We can even have a massage, which is not a euphemism for something else entirely, but a little bit of gentle physiotherapy for our shoulders and neck, twisted and knotted as they are by our ceaseless slaving over a hot laptop. I would only be slightly surprised if, at the end of the day's play, we were offered a mug of Ovaltine and a soothing bedtime story such as, "Malcolm, the Naughty Vicar".
However, while Edgbaston's £32m redevelopment is certainly plush, it is not immune from error. This morning, for example, the lift broke down. Now, of course, this could all be related to the amount of food they've laid on for us: in order to avoid a rash of coronaries in the press box, the Warwickshire authorities have decided to make members of the fourth estate walk up the stairs. Certainly at the rate the muffins and dairy milk were disappearing yesterday afternoon, there seemed an even chance that the press box itself would tip over onto the outfield. Mind you, that looked to be one of the few ways of stopping Alastair Cook grinding his way towards a triple-century.
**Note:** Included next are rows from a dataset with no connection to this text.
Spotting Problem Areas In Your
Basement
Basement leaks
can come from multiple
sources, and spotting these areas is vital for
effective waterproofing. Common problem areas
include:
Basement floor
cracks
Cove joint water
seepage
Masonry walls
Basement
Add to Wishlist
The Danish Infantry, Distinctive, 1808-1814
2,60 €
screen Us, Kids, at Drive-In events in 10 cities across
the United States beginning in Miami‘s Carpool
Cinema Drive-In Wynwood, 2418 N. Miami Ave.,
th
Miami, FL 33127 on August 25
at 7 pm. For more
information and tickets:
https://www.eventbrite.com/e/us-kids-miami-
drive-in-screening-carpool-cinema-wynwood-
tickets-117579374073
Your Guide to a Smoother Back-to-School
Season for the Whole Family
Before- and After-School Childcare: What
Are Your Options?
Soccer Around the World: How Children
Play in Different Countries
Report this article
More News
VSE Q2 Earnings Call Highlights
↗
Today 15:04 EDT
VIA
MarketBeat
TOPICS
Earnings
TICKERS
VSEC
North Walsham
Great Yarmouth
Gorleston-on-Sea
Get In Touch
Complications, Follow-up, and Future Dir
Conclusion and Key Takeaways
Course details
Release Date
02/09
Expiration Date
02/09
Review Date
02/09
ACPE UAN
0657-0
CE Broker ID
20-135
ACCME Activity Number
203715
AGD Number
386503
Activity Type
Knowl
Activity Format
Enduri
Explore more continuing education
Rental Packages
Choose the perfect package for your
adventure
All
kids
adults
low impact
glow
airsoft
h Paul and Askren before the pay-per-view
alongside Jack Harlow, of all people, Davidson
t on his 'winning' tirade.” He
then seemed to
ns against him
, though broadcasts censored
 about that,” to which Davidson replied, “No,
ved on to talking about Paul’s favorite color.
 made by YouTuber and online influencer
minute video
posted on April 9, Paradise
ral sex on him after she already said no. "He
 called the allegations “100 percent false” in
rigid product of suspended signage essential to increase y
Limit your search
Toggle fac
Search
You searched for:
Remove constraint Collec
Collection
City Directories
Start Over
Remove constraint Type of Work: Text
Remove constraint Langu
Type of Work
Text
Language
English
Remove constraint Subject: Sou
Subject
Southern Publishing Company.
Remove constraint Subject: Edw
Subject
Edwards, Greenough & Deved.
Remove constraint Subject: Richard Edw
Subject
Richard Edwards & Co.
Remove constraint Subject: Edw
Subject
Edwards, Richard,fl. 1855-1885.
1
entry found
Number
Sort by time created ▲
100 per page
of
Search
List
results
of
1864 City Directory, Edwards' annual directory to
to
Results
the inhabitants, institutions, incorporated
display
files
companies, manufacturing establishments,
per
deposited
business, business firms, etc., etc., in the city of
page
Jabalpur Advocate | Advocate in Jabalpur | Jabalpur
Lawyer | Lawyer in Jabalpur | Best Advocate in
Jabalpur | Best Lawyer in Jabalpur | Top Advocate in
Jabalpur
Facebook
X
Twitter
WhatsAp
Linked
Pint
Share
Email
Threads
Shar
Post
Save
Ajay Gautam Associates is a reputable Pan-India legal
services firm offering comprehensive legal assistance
As for the cricket itself, Friday's was by far the dullest I have seen this summer. There is little satisfaction to be gained from a brute annihilation of a weakened opposition, and while England's players and supporters will point to the way in which their side's powerful displays have broken the spirit of the Indian team, I long for a proper contest. Specifically, I long to see India's batsmen show us what they are truly made of; more precisely still, I'd like a last look at V V S Laxman in full flow.
Editor's note: Paul Edwards is not in this picture!